• **WHAT TO WORK ON**
Write out the lines from the top of the material through the line with "vase: present [1010,260,1078,375]", exactly and with nothing added.

• **EXTRACTED ENTRIES**
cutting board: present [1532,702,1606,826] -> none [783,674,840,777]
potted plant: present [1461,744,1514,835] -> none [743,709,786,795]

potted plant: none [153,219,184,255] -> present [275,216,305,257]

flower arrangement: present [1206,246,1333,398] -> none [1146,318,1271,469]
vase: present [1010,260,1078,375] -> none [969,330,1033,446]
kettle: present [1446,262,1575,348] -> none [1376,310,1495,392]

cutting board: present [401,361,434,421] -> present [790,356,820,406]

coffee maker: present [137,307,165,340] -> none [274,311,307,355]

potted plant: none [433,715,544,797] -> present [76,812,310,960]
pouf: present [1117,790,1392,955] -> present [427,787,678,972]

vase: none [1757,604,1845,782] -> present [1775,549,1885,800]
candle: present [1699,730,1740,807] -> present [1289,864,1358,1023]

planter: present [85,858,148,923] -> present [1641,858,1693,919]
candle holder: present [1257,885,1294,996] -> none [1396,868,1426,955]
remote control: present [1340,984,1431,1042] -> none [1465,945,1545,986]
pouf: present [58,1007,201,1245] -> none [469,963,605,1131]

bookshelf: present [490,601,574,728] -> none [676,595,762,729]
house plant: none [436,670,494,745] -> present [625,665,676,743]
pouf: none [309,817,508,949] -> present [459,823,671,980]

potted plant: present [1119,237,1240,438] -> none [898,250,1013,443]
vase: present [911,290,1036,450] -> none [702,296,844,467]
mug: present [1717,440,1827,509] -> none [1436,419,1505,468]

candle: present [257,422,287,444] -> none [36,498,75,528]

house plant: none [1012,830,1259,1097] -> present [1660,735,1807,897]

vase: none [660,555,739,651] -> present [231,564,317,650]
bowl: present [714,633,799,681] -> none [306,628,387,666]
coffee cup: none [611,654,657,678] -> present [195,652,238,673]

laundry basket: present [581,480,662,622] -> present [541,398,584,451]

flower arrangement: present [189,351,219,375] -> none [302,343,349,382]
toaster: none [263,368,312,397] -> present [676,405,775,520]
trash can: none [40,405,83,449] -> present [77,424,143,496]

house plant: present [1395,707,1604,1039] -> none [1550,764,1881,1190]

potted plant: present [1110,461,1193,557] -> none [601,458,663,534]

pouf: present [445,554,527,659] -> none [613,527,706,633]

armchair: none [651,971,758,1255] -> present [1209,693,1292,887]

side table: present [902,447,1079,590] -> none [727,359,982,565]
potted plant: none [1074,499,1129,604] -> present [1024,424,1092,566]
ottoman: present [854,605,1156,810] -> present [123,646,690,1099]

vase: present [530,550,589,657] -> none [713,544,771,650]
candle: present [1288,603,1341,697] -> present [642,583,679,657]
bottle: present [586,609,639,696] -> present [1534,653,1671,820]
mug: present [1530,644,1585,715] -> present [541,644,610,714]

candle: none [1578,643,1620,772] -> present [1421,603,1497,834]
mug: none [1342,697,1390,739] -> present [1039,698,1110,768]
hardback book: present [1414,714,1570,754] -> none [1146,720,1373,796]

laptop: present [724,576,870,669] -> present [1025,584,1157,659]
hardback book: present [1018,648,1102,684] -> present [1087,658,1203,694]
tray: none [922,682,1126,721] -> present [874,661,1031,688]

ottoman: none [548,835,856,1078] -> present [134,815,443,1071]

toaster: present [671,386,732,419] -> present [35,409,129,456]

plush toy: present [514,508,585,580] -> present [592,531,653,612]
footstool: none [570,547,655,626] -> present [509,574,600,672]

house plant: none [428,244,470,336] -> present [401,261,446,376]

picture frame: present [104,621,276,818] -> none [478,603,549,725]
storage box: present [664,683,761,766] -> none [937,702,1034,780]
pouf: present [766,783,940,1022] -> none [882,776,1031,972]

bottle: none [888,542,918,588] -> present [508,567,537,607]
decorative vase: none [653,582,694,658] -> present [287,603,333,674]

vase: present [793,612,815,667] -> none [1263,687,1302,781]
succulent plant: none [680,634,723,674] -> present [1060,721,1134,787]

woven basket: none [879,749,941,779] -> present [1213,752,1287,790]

• **RESULT**
cutting board: present [1532,702,1606,826] -> none [783,674,840,777]
potted plant: present [1461,744,1514,835] -> none [743,709,786,795]

potted plant: none [153,219,184,255] -> present [275,216,305,257]

flower arrangement: present [1206,246,1333,398] -> none [1146,318,1271,469]
vase: present [1010,260,1078,375] -> none [969,330,1033,446]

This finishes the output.